13 juin 2013 – À l'occasion du cinquième Congrès mondial contre la peine de mort, qui a lieu en ce moment à Madrid en Espagne, le Secrétaire général des Nations Unies, Ban Ki-moon, s'est félicité jeudi de l'élan mondial contre la peine de mort depuis l'adoption en 2007 d'une résolution de l'Assemblée générale appelant à un moratoire.

« L'abolition complète de la peine de mort jouit d'un soutien dans toutes les régions du monde, dotées de systèmes judiciaires différents et de traditions, de coutumes et de religions diverses », a affirmé M. Ban dans son discours.

« Actuellement plus de 150 États ont soit aboli soit cesser d'appliquer la peine de mort. L'année dernière, 174 États membres des Nations Unies étaient libres d'exécutions », a-t-il ajouté.

Malgré ces tendances positives, le Secrétaire général a exprimé sa préoccupation concernant les exécutions qui continuent d'avoir lieu dans un petit nombre d'États dans le monde. Chaque année, des milliers de personnes sont en effet exécutées, souvent au mépris des normes internationales. Certains pays ont même rompu avec un long moratoire et repris les exécutions.

Parfois, la peine de mort est prononcée pour des crimes qui ne respectent pas les critères de « plus graves », comme par exemple pour des crimes liés aux stupéfiants. Certains États exécutent même des jeunes âgés de moins de 18 ans, en contradiction avec les normes internationales.

« Les informations concernant l'application de la peine de mort sont souvent opaques et tenues secrètes.
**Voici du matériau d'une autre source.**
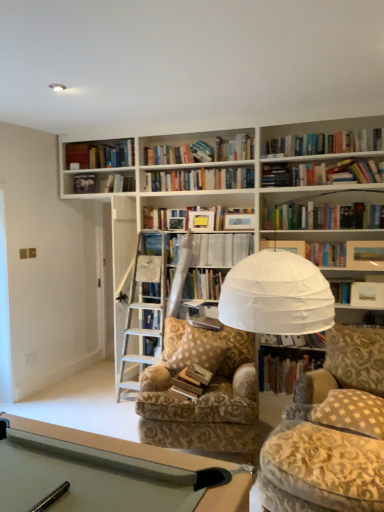
At what (x,y) coordinates should I click in order to perform the action: click on hardcover book at center, acting as the 4th book starting from the top. Please return your answer as a coordinate pair (x, y). Looking at the image, I should click on (284, 371).

I want to click on white checkered pillow at lower right, acting as the second pillow starting from the left, so click(351, 412).

What are the coordinates of `wooden book at center, the second book in the bottom-to-top sequence` in the screenshot? It's located at (191, 381).

What do you see at coordinates (191, 381) in the screenshot? Image resolution: width=384 pixels, height=512 pixels. I see `wooden book at center, the second book in the bottom-to-top sequence` at bounding box center [191, 381].

Image resolution: width=384 pixels, height=512 pixels. Describe the element at coordinates (221, 248) in the screenshot. I see `white paper at center, the 4th book when ordered from bottom to top` at that location.

What is the approximate height of white paper at center, the 4th book when ordered from bottom to top?

white paper at center, the 4th book when ordered from bottom to top, is 12.25 inches in height.

The width and height of the screenshot is (384, 512). I want to click on white paper book at upper center, marked as the second book in a top-to-bottom arrangement, so click(295, 340).

How much space does white paper book at upper center, marked as the second book in a top-to-bottom arrangement, occupy vertically?

white paper book at upper center, marked as the second book in a top-to-bottom arrangement, is 18.27 centimeters tall.

Find the location of a particular element. hardcover book at center is located at coordinates (205, 322).

Consider the image. Is white paper at center, the 4th book when ordered from bottom to top, inside or outside of wooden book at center, marked as the third book in a top-to-bottom arrangement?

white paper at center, the 4th book when ordered from bottom to top, is not inside wooden book at center, marked as the third book in a top-to-bottom arrangement, it's outside.

Considering the sizes of objects white paper at center, the 4th book when ordered from bottom to top, and wooden book at center, the second book in the bottom-to-top sequence, in the image provided, who is wider, white paper at center, the 4th book when ordered from bottom to top, or wooden book at center, the second book in the bottom-to-top sequence,?

Wider between the two is white paper at center, the 4th book when ordered from bottom to top.

Which of these two, white paper at center, the 4th book when ordered from bottom to top, or wooden book at center, the second book in the bottom-to-top sequence, stands shorter?

With less height is wooden book at center, the second book in the bottom-to-top sequence.

Considering the relative sizes of white paper at center, the 4th book when ordered from bottom to top, and wooden book at center, marked as the third book in a top-to-bottom arrangement, in the image provided, is white paper at center, the 4th book when ordered from bottom to top, bigger than wooden book at center, marked as the third book in a top-to-bottom arrangement,?

Yes.

Is velvet-patterned swivel chair at lower right wider or thinner than white paper book at upper center, marked as the second book in a top-to-bottom arrangement?

In the image, velvet-patterned swivel chair at lower right appears to be wider than white paper book at upper center, marked as the second book in a top-to-bottom arrangement.

Considering the positions of point (378, 331) and point (307, 342), is point (378, 331) closer or farther from the camera than point (307, 342)?

Point (378, 331) is closer to the camera than point (307, 342).

Considering their positions, is velvet-patterned swivel chair at lower right located in front of or behind white paper book at upper center, which is the third book in bottom-to-top order?

In the image, velvet-patterned swivel chair at lower right appears in front of white paper book at upper center, which is the third book in bottom-to-top order.

Considering the sizes of objects velvet-patterned swivel chair at lower right and white paper book at upper center, which is the third book in bottom-to-top order, in the image provided, who is shorter, velvet-patterned swivel chair at lower right or white paper book at upper center, which is the third book in bottom-to-top order,?

white paper book at upper center, which is the third book in bottom-to-top order, is shorter.

From a real-world perspective, is white paper book at upper center, which is the third book in bottom-to-top order, located higher than velvet-patterned swivel chair at lower right?

Yes, from a real-world perspective, white paper book at upper center, which is the third book in bottom-to-top order, is over velvet-patterned swivel chair at lower right

Is white paper book at upper center, marked as the second book in a top-to-bottom arrangement, inside the boundaries of velvet-patterned swivel chair at lower right, or outside?

white paper book at upper center, marked as the second book in a top-to-bottom arrangement, is outside velvet-patterned swivel chair at lower right.

In the image, is white paper book at upper center, which is the third book in bottom-to-top order, positioned in front of or behind velvet-patterned swivel chair at lower right?

Clearly, white paper book at upper center, which is the third book in bottom-to-top order, is behind velvet-patterned swivel chair at lower right.

Consider the image. Is wooden book at center, the second book in the bottom-to-top sequence, placed right next to white checkered pillow at lower right, acting as the first pillow starting from the front?

wooden book at center, the second book in the bottom-to-top sequence, and white checkered pillow at lower right, acting as the first pillow starting from the front, are clearly separated.

Can you confirm if wooden book at center, marked as the third book in a top-to-bottom arrangement, is wider than white checkered pillow at lower right, acting as the second pillow starting from the left?

No, wooden book at center, marked as the third book in a top-to-bottom arrangement, is not wider than white checkered pillow at lower right, acting as the second pillow starting from the left.

Who is smaller, wooden book at center, the second book in the bottom-to-top sequence, or white checkered pillow at lower right, acting as the first pillow starting from the front?

Smaller between the two is wooden book at center, the second book in the bottom-to-top sequence.

Considering the relative sizes of white checkered pillow at lower right, acting as the second pillow starting from the left, and velvet-patterned swivel chair at lower right in the image provided, is white checkered pillow at lower right, acting as the second pillow starting from the left, shorter than velvet-patterned swivel chair at lower right?

Yes, white checkered pillow at lower right, acting as the second pillow starting from the left, is shorter than velvet-patterned swivel chair at lower right.

From a real-world perspective, is white checkered pillow at lower right, which is the 2th pillow from back to front, over velvet-patterned swivel chair at lower right?

Indeed, from a real-world perspective, white checkered pillow at lower right, which is the 2th pillow from back to front, stands above velvet-patterned swivel chair at lower right.

Considering the sizes of white checkered pillow at lower right, acting as the first pillow starting from the front, and velvet-patterned swivel chair at lower right in the image, is white checkered pillow at lower right, acting as the first pillow starting from the front, bigger or smaller than velvet-patterned swivel chair at lower right?

Considering their sizes, white checkered pillow at lower right, acting as the first pillow starting from the front, takes up less space than velvet-patterned swivel chair at lower right.

In terms of height, does white paper at center, which is the 1th book in top-to-bottom order, look taller or shorter compared to hardcover book at center?

white paper at center, which is the 1th book in top-to-bottom order, is taller than hardcover book at center.

Could you measure the distance between white paper at center, which is the 1th book in top-to-bottom order, and hardcover book at center?

They are 24.44 inches apart.

How different are the orientations of white paper at center, the 4th book when ordered from bottom to top, and hardcover book at center in degrees?

The facing directions of white paper at center, the 4th book when ordered from bottom to top, and hardcover book at center are 3.26 degrees apart.

Is white paper at center, the 4th book when ordered from bottom to top, positioned with its back to hardcover book at center?

No, white paper at center, the 4th book when ordered from bottom to top, is not facing the opposite direction of hardcover book at center.

How different are the orientations of brown checkered pillow at center, marked as the 2th pillow in a right-to-left arrangement, and patterned fabric chair at center in degrees?

There is a 7.34-degree angle between the facing directions of brown checkered pillow at center, marked as the 2th pillow in a right-to-left arrangement, and patterned fabric chair at center.

Which object is further away from the camera taking this photo, brown checkered pillow at center, the second pillow when ordered from front to back, or patterned fabric chair at center?

brown checkered pillow at center, the second pillow when ordered from front to back, is further from the camera.

Is brown checkered pillow at center, which ranks as the first pillow in left-to-right order, wider than patterned fabric chair at center?

In fact, brown checkered pillow at center, which ranks as the first pillow in left-to-right order, might be narrower than patterned fabric chair at center.

Is brown checkered pillow at center, marked as the 2th pillow in a right-to-left arrangement, beside patterned fabric chair at center?

No, brown checkered pillow at center, marked as the 2th pillow in a right-to-left arrangement, is not in contact with patterned fabric chair at center.

Where is `book that is the 3rd one when counting forward from the white paper at center, which is the 1th book in top-to-bottom order`? The image size is (384, 512). book that is the 3rd one when counting forward from the white paper at center, which is the 1th book in top-to-bottom order is located at coordinates [x=191, y=381].

This screenshot has height=512, width=384. In order to click on the 3rd book above when counting from the velvet-patterned swivel chair at lower right (from the image's perspective) in this screenshot , I will do (x=295, y=340).

From the image, which object appears to be farther from hardcover book at center, acting as the 4th book starting from the top, velvet-patterned swivel chair at lower right or brown checkered pillow at center, marked as the 2th pillow in a right-to-left arrangement?

velvet-patterned swivel chair at lower right is positioned further to the anchor hardcover book at center, acting as the 4th book starting from the top.

From the image, which object appears to be nearer to white checkered pillow at lower right, which is the 2th pillow from back to front, velvet-patterned swivel chair at lower right or hardcover book at center, acting as the 4th book starting from the top?

velvet-patterned swivel chair at lower right.

From the image, which object appears to be farther from white paper at center, which is the 1th book in top-to-bottom order, patterned fabric chair at center or brown checkered pillow at center, the second pillow when ordered from front to back?

patterned fabric chair at center lies further to white paper at center, which is the 1th book in top-to-bottom order, than the other object.

Estimate the real-world distances between objects in this image. Which object is closer to white paper book at upper center, which is the third book in bottom-to-top order, hardcover book at center, the 1th book from the bottom, or white paper at center, the 4th book when ordered from bottom to top?

hardcover book at center, the 1th book from the bottom, is closer to white paper book at upper center, which is the third book in bottom-to-top order.

When comparing their distances from brown checkered pillow at center, the second pillow when ordered from front to back, does white checkered pillow at lower right, arranged as the 1th pillow when viewed from the right, or white paper at center, which is the 1th book in top-to-bottom order, seem further?

Among the two, white checkered pillow at lower right, arranged as the 1th pillow when viewed from the right, is located further to brown checkered pillow at center, the second pillow when ordered from front to back.

Looking at the image, which one is located further to brown checkered pillow at center, which ranks as the first pillow in left-to-right order, wooden book at center, the second book in the bottom-to-top sequence, or hardcover book at center, the 1th book from the bottom?

The object further to brown checkered pillow at center, which ranks as the first pillow in left-to-right order, is hardcover book at center, the 1th book from the bottom.

Based on their spatial positions, is velvet-patterned swivel chair at lower right or brown checkered pillow at center, the second pillow when ordered from front to back, further from patterned fabric chair at center?

velvet-patterned swivel chair at lower right is further to patterned fabric chair at center.

Based on their spatial positions, is white paper at center, which is the 1th book in top-to-bottom order, or velvet-patterned swivel chair at lower right further from brown checkered pillow at center, the second pillow when ordered from front to back?

Based on the image, velvet-patterned swivel chair at lower right appears to be further to brown checkered pillow at center, the second pillow when ordered from front to back.

This screenshot has width=384, height=512. What are the coordinates of `pillow between wooden book at center, marked as the third book in a top-to-bottom arrangement, and hardcover book at center, along the z-axis` in the screenshot? It's located at (196, 352).

Locate an element on the screen. Image resolution: width=384 pixels, height=512 pixels. pillow between wooden book at center, marked as the third book in a top-to-bottom arrangement, and white paper book at upper center, marked as the second book in a top-to-bottom arrangement, from left to right is located at coordinates (196, 352).

Image resolution: width=384 pixels, height=512 pixels. I want to click on chair between brown checkered pillow at center, the 1th pillow viewed from the back, and white checkered pillow at lower right, arranged as the 1th pillow when viewed from the right, from left to right, so click(203, 394).

In order to click on pillow positioned between velvet-patterned swivel chair at lower right and brown checkered pillow at center, the second pillow when ordered from front to back, from near to far in this screenshot , I will do `click(351, 412)`.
Le manque d'information sur le nombre précis d'exécutions, ainsi que sur le nombre de personnes condamnées en attente d'être exécutées, empêche la tenue des débats publics nationaux qui pourraient ouvrir la voie à l'abolition », a souligné M. Ban.

Le fait de tuer une personne est une action irréversible, a affirmé le Secrétaire général, qui a conclu en rappelant que, trop souvent, des personnes innocentes étaient exécutées.